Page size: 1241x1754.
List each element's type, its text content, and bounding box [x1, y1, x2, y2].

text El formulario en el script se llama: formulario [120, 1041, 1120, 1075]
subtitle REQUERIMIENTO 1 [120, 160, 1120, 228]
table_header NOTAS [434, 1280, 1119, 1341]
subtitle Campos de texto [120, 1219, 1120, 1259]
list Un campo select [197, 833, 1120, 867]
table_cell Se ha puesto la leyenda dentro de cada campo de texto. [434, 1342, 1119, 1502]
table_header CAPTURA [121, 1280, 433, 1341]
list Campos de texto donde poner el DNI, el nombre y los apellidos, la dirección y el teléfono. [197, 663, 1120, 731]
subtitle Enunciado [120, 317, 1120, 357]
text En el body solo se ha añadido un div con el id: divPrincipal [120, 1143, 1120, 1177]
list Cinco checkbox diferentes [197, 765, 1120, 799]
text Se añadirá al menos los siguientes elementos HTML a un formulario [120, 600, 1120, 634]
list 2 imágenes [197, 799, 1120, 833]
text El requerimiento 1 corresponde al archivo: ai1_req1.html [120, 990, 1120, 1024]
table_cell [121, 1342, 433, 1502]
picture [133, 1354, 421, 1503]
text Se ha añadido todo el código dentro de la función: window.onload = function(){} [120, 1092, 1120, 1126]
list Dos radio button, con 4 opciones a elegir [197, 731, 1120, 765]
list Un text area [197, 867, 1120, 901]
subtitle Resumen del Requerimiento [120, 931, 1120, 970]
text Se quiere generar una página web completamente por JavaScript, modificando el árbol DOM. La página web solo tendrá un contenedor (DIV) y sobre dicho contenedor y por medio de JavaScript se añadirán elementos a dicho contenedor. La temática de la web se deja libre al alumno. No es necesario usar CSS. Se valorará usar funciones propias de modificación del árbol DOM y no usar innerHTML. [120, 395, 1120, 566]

▸ **What you will do**:
Reproduce, exactly, all the lines shown above.

▸ **Response to the exercise**:
Page size: 1241x1754.
List each element's type, its text content, and bounding box [x1, y1, x2, y2].

text El formulario en el script se llama: formulario [120, 1041, 1120, 1075]
subtitle REQUERIMIENTO 1 [120, 160, 1120, 228]
table_header NOTAS [434, 1280, 1119, 1341]
subtitle Campos de texto [120, 1219, 1120, 1259]
list Un campo select [197, 833, 1120, 867]
table_cell Se ha puesto la leyenda dentro de cada campo de texto. [434, 1342, 1119, 1502]
table_header CAPTURA [121, 1280, 433, 1341]
list Campos de texto donde poner el DNI, el nombre y los apellidos, la dirección y el teléfono. [197, 663, 1120, 731]
subtitle Enunciado [120, 317, 1120, 357]
text En el body solo se ha añadido un div con el id: divPrincipal [120, 1143, 1120, 1177]
list Cinco checkbox diferentes [197, 765, 1120, 799]
text Se añadirá al menos los siguientes elementos HTML a un formulario [120, 600, 1120, 634]
list 2 imágenes [197, 799, 1120, 833]
text El requerimiento 1 corresponde al archivo: ai1_req1.html [120, 990, 1120, 1024]
table_cell [121, 1342, 433, 1502]
picture [133, 1354, 421, 1503]
text Se ha añadido todo el código dentro de la función: window.onload = function(){} [120, 1092, 1120, 1126]
list Dos radio button, con 4 opciones a elegir [197, 731, 1120, 765]
list Un text area [197, 867, 1120, 901]
subtitle Resumen del Requerimiento [120, 931, 1120, 970]
text Se quiere generar una página web completamente por JavaScript, modificando el árbol DOM. La página web solo tendrá un contenedor (DIV) y sobre dicho contenedor y por medio de JavaScript se añadirán elementos a dicho contenedor. La temática de la web se deja libre al alumno. No es necesario usar CSS. Se valorará usar funciones propias de modificación del árbol DOM y no usar innerHTML. [120, 395, 1120, 566]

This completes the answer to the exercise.